» Selected passage:
═══
The Company and its subsidiaries have and will continue to have significant
payments relating to the Bank Credit Agreement, its 10% Senior Subordinated
Notes due 2003 (the "1993 Notes"), the 10% Senior Subordinated Notes due 2005
(the "1995 Notes"), the 9% Senior Subordinated Notes due 2007 (the "1997 Notes,"
and, with the 1993 Notes and the 1995 Notes, the "Existing Notes"), and the
Parent Preferred, and a significant amount of the Company's cash flow will be
required to service these obligations. The Company, on a consolidated basis,
reported interest expense of $84.3 million for the year ended December 31, 1996.
After giving pro forma effect to the 1996 Acquisitions, the Old Securities
Offering and the issuance of the 1997 Notes as though they occurred on January
1, 1996, and the use of the net proceeds therefrom, the interest expense and
Subsidiary Trust Minority Interest Expense would have been $145.9 million. The
weighted average interest rates on the Company's indebtedness under the Bank
Credit Agreement during the year ended December 31, 1996 was 8.08%.
The $400 million revolving credit facility available to the Company under
the Bank Credit Agreement will be subject to reductions beginning March 31,
2000, and will mature on the last business day of December 2004. Payment of
portions of the $600 million term loan under the Bank Credit Agreement begins on
September 30, 1997 and the term loan must be fully repaid by December 31, 2004.
The 1993 Notes mature in 2003, the 1995 Notes mature in 2005 and the 1997 Notes
mature in 2007. The Parent Preferred must be redeemed in 2009. Required
repayment of indebtedness of the Company totaling approximately $1.2 billion
will occur at various dates through May 31, 2007.
The Company's current and future debt service obligations and obligations
to make distributions on and to redeem preferred stock could have adverse
consequences to holders of the New Preferred Securities, including the
following: (i) the Company's ability to obtain financing for future working
capital needs or additional acquisitions or other purposes may be limited; (ii)
a substantial portion of the Company's cash flow from operations will be
dedicated to the payment of principal and interest on its indebtedness and
payments related to the Preferred Securities, thereby reducing funds available
for operations; (iii) the Company may be vulnerable to changes in interest rates
under its credit facilities; and (iv) the Company may be more vulnerable to
adverse economic conditions than less leveraged competitors and, thus, may be
limited in its ability to withstand competitive pressures. If the Company is
unable to service or refinance its indebtedness or preferred stock, it may be
required to sell one or more of its stations to reduce debt service obligations.
═══
Stored data
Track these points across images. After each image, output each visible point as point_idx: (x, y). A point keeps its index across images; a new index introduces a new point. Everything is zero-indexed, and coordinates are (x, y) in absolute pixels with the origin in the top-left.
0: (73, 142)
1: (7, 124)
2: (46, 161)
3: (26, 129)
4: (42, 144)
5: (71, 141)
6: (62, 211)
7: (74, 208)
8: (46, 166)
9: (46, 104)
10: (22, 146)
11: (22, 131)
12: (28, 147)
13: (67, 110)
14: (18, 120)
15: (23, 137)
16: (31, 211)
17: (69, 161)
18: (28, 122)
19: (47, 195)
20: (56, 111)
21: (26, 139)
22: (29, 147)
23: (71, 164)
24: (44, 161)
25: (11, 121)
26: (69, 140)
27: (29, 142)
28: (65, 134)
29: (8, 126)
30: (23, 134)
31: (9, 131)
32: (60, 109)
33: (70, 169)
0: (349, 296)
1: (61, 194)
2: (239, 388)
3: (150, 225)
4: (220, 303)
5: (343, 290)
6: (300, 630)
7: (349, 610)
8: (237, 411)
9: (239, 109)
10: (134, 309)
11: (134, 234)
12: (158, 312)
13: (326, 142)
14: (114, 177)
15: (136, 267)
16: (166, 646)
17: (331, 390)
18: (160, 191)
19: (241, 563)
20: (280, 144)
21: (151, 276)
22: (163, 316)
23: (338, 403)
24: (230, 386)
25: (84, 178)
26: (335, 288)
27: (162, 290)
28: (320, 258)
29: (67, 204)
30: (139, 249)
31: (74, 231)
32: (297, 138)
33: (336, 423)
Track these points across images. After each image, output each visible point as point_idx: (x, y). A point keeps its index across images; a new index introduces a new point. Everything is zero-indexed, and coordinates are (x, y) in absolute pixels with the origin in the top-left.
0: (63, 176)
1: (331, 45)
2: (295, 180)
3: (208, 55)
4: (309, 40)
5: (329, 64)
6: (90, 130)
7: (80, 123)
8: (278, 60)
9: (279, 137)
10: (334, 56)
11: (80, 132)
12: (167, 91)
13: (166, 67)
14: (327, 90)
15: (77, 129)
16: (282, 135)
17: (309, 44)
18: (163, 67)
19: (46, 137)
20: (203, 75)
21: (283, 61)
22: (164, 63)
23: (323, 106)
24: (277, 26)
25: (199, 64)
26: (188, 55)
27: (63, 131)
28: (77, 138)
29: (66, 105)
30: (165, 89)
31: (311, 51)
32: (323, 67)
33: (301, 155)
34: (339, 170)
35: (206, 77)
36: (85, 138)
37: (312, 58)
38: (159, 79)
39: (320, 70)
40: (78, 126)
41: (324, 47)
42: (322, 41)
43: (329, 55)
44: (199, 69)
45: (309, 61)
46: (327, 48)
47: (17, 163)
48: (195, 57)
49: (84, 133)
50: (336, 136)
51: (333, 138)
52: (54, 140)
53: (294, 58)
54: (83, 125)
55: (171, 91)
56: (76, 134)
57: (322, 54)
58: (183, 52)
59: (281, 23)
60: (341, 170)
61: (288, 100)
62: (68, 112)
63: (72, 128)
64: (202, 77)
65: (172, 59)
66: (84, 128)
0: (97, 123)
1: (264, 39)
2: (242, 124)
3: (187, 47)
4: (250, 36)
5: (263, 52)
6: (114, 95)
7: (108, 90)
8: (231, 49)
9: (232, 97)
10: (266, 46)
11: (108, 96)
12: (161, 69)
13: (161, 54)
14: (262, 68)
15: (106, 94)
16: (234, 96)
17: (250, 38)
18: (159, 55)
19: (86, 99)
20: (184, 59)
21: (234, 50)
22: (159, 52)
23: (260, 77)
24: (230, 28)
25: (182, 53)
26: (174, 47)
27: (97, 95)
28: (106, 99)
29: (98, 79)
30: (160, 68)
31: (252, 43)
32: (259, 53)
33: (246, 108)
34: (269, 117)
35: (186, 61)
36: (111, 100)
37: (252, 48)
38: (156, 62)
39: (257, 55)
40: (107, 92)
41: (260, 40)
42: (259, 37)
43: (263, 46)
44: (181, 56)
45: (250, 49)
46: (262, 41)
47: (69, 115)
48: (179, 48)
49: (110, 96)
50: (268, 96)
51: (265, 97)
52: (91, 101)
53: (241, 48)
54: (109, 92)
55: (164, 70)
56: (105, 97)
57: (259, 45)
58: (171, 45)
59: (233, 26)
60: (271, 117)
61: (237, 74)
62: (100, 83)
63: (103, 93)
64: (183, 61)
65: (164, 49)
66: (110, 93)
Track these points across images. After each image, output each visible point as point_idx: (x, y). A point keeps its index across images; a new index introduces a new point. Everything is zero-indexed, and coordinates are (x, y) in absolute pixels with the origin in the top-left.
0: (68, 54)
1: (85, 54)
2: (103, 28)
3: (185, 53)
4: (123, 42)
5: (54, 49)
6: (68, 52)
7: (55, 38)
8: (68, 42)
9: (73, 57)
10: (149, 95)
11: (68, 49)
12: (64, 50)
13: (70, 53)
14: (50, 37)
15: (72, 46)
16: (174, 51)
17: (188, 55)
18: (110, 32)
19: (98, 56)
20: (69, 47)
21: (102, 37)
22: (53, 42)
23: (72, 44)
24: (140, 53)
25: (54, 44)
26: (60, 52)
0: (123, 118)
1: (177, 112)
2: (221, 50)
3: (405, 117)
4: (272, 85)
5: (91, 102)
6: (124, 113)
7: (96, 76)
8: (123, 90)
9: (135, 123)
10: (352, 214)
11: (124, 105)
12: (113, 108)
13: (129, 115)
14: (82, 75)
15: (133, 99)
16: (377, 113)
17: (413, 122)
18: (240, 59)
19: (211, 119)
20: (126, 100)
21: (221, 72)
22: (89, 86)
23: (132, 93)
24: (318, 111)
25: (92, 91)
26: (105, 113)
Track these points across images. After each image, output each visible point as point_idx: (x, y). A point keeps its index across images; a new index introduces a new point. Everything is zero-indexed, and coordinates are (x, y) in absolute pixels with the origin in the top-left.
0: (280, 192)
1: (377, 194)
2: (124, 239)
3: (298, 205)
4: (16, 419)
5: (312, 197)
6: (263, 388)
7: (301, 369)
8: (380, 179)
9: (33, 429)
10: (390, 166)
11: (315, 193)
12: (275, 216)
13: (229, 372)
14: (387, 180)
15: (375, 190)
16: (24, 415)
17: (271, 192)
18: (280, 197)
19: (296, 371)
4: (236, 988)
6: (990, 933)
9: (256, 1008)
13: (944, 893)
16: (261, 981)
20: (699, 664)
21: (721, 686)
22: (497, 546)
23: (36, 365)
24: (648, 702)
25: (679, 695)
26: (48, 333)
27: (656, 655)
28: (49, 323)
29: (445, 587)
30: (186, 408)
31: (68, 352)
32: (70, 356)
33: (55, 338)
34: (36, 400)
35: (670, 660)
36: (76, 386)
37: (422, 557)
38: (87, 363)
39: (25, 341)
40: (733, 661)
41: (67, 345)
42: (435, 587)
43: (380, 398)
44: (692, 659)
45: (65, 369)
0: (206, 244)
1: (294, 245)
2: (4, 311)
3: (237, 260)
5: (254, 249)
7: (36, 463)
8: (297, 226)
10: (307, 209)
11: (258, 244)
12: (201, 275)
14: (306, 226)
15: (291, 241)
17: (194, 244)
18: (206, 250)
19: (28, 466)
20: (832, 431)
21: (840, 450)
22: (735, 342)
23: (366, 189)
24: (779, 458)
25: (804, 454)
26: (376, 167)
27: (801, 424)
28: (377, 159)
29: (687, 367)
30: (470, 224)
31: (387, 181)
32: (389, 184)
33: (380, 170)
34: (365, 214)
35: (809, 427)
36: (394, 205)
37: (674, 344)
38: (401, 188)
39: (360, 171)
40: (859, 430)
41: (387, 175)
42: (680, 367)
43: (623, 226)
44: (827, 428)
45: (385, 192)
═══
» Assigned task:
Pick up the passage on the Company's debt obligations where it stops, and carry it on for a few more sentences.

» Answer box:
The Company expects to be able to satisfy its future debt service and
dividend and other payment obligations and other commitments with cash flow
from operations. However, there can be no assurance that the future cash flow
of the Company will be sufficient to meet such obligations and commitments. If
29
<PAGE>
the Company is unable to generate sufficient cash flow from operations in the
future to service its indebtedness and to meet its other commitments, it may be
required to refinance all or a portion of its existing indebtedness or to obtain
additional financing. There can be no assurance that any such refinancing or
additional financing could be obtained on acceptable terms. If the Company is
unable to service or refinance its indebtedness, it may be required to sell one
or more of its stations to reduce debt service obligations.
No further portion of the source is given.